It used to happen all the time and it drove us nuts.
One of our data scientists would formulate a hypothesis on what data they needed to improve their predictive models. The problem was that we rarely had what they were looking for in-house.
Hypothesis dead. Models starved.
As I said, it drove us nuts.
So now let me tell you my story, of how all of this led me to create a new Narrative for the industry.
I was SVP of Product / Strategy at Tapad, a sophisticated marketing technology company that was practically drowning in data. The whole company was built on the premise of painting as complete a picture as possible of consumers using multiple digital devices.
We had literally geniuses on staff. PHDs. Not to mention the petabytes of monthly information at our fingertips.
That sounds incredible, and it was. Yet we never had enough and always needed more. I would constantly hear from experts inside data-rich companies that for all the information they had about customers or products, there were always missing pieces. The same held true for us.
Theoretically, it should have been easy to fill in those blanks. Keep in mind, this wasn’t 1998 - it was 2016, and we were living in the big data era.
Except it wasn’t easy at all.
You might ask, ‘well, why didn’t you hook up your fancy software to some data exchanges and get more?’ Or ‘why didn’t you just cut deals with companies that had what you were looking for and buy it?’
We tried. It sounds easy. It wasn’t.
Here’s how it played out. Our business development team would spend some time trying to figure out which companies might have the signal that would help support our hypothesis or yield new insights that could improve our products.
Once we found the right companies, we’d have to help them lay the groundwork for extracting and selling it. You have to realize, we weren’t talking about marketing clouds here. These were companies who had never sold data before or had only considered it as an exhaust opportunity.
Even if we had convinced them to sell to us (not always easy) we’d have to help them price it out (even harder).
Then we’d have to hold their hands while they steered these sales plans throughout the proper legal and compliance channels. As you might imagine, this was not a smooth or quick process for companies not used to trading in data.
This was all before we’d even get our hands on the data to test it, let alone make sure it could be accessed via our systems and technology. That usually meant building out a custom integration, testing it, tweaking it, supporting it, and hoping nothing got hosed along the way.
We’d work through these tedious steps still not sure whether any of it was going to pay off. These were hypotheses, remember? What if we got what we wanted, and it didn’t pay off in the way we’d expected?

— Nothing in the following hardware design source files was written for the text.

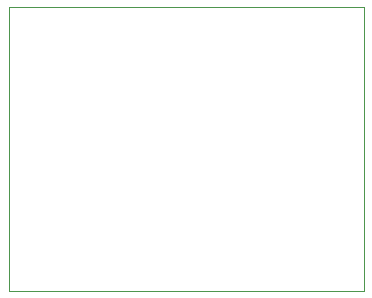
<source format=gbr>
G04 #@! TF.GenerationSoftware,KiCad,Pcbnew,(5.1.5)-3*
G04 #@! TF.CreationDate,2020-06-17T19:37:57+02:00*
G04 #@! TF.ProjectId,LowBatAlarm,4c6f7742-6174-4416-9c61-726d2e6b6963,rev?*
G04 #@! TF.SameCoordinates,Original*
G04 #@! TF.FileFunction,Profile,NP*
%FSLAX46Y46*%
G04 Gerber Fmt 4.6, Leading zero omitted, Abs format (unit mm)*
G04 Created by KiCad (PCBNEW (5.1.5)-3) date 2020-06-17 19:37:57*
%MOMM*%
%LPD*%
G04 APERTURE LIST*
%ADD10C,0.050000*%
G04 APERTURE END LIST*
D10*
X124000000Y-110000000D02*
X124000000Y-86000000D01*
X154000000Y-110000000D02*
X124000000Y-110000000D01*
X154000000Y-86000000D02*
X154000000Y-110000000D01*
X124000000Y-86000000D02*
X154000000Y-86000000D01*
M02*

</source>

As with all hypothesis, sometimes they didn’t pan out. Many times, the data we’d get out of this process didn’t pan out. Sometimes it was because it was duplicative with our existing datasets. Sometimes it didn’t provide any signal to our models. And sometimes our hypothesis was just bad.
We understood the value of data when we could get our hands on it, but the cost of trying to get it often made the whole exercise untenable.

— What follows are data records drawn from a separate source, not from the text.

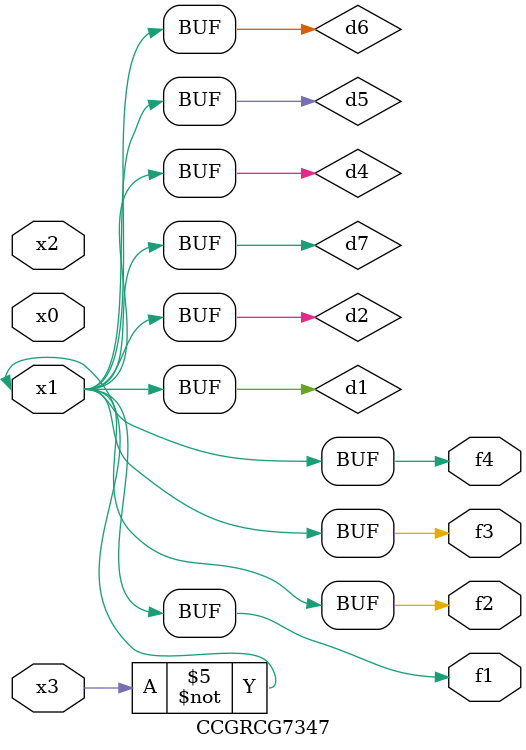
<source format=v>
module CCGRCG7347(
	input x0, x1, x2, x3,
	output f1, f2, f3, f4
);

	wire d1, d2, d3, d4, d5, d6, d7;

	not (d1, x3);
	buf (d2, x1);
	xnor (d3, d1, d2);
	nor (d4, d1);
	buf (d5, d1, d2);
	buf (d6, d4, d5);
	nand (d7, d4);
	assign f1 = d6;
	assign f2 = d7;
	assign f3 = d6;
	assign f4 = d6;
endmodule

</source>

Clearly, data acquisition was not exactly a couple of clicks and a simple software download. And we’d have to do this again and again for every potential partner.
It was hand to hand combat. There were reverse network effects. It would never scale.
To be sure, we understood what our partners were up against. Tapad also licensed data in the form of the output of our models. We experienced all of the same headaches. We knew we had something that could create massive value, but figuring out how to operationalize the initiative proved difficult.
My initial reaction to this problem is that there must be existing solutions that can solve my problems. With all of the companies claiming to have “data clouds” and “data stores”, clearly my pain would go away with a well-placed phone call.
The market I found when I began to do the research was littered with companies that promised to solve all of my data problems. But upon closer inspection, I realized they did nothing of the sort.
Solutions inevitably consisted of someone making data “simple” for me, but in doing so they would simplify the data to the point that it was no longer useful. They would create a layer of opacity that obfuscated where the data came from and how it was collected. This would eliminate our ability to create a custom strategy as to what we wanted to buy or sell.
This was a model I had seen before albeit unrelated to data. It was the ad network model – no visibility, no control, and uncertain quality.
Fundamentally I don’t have a problem with a brokerage / middle-man model where appropriate. That being said I think as any market matures, middle-men start to make less sense. People need to start building sophisticated strategies which require direct ownership of those strategies.
At Tapad, our data science and data engineering teams wanted raw data that hadn’t gone through anyone else’s black box, hadn’t been aggregated and had a rich set of attributes. They didn’t want someone else’s idea of what might be valuable.
Then it hit me. If we were experiencing this wildly effective set of market circumstances, this had to be happening all over our industry. And other industries. On every functional team. Everywhere.
If somebody could get this right - by building data acquisition software (and the accompanying data monetization software) that makes things easily discoverable, transparent and selective - we could unlock the full potential of the data-driven economy. If we could make acquisition and monetization operate with the exact precision and monster scale we’d seen in programmatic ad buying, our product could be revolutionary for buyers and sellers. We’d transform how organizations thought about and use data.
So we got to work on a new Narrative.